Si no existe el pecado original, los hombres nacen buenos y pueden desear lo que quieran, según su libertad y su conciencia. En otro himno de esta fiesta rezamos: “Gens et regnum quod non servierit tibi, peribit” (La nación y el reino que no te sirva, perecerá).

¿Qué tenemos pues qué hacer ante esta situación? Desear el reino de Jesucristo, rezar con todo nuestro corazón, con toda el alma, especialmente en esta fiesta, pedir a Nuestro Señor que reine, que nos ayude, que venga en nuestro socorro. Dios sabe que nos ha dado todos los medios para salvarnos. Pero ante esta situación aparentemente insoluble ¿qué más podemos hacer? Pues lo que Jesucristo quiere que hagamos: sacrificarnos, es decir, santificarnos, resucitar la gracia que un día recibimos en nuestro bautismo para borrar el pecado original y todas sus secuelas.
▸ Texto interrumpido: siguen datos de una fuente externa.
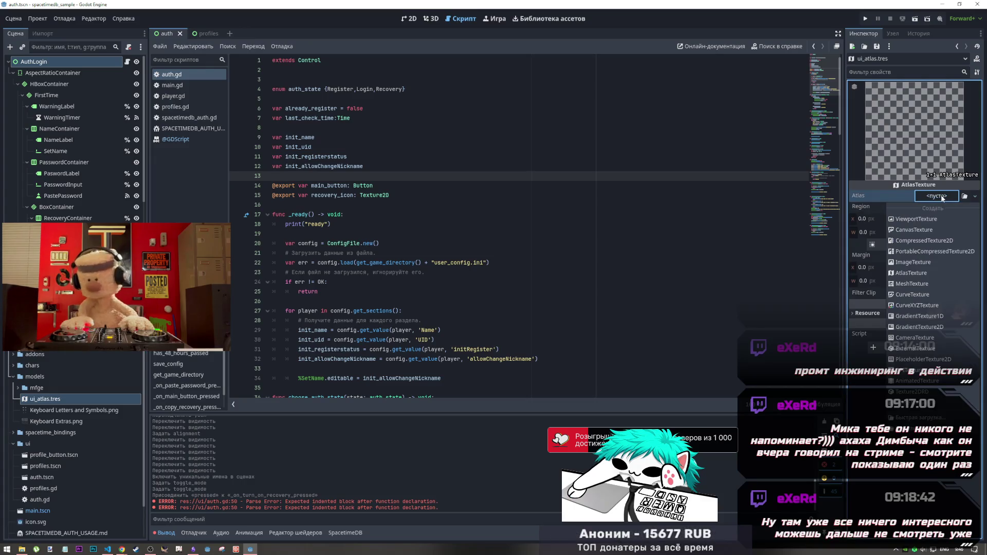
key(Escape)
mouse_move(60, 410)
mouse_down()
mouse_move(514, 362)
mouse_move(915, 222)
mouse_move(937, 196)
mouse_up()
Bien sabemos que aún tenemos en nosotros esas heridas que el pecado original infligió en nosotros, que las llevamos en nosotros: y que hemos de luchar constantemente por la gracia de Jesucristo, a través de la oración, recibiendo digna y frecuentemente los sacramentos a través de la asistencia y participación en la Santa Misa. Sabemos que así purificaremos nuestras almas y éstas se santificarán y que nuestras almas harán reinar en ellas la ley y la gracia de Jesucristo. Y no hemos de hacerlo sólo por nosotros. Tenemos una misión, una vocación aquí en la tierra. No vivimos solos, aislados. Tenemos que hacer que Él reine en nuestras familias, en nuestros ambientes de trabajo, en nuestros barrios y ciudades. A través de nuestras buenas obras haremos ya presente su Reino en todo lo que hagamos por el bien de nuestra ciudad y de nuestro país.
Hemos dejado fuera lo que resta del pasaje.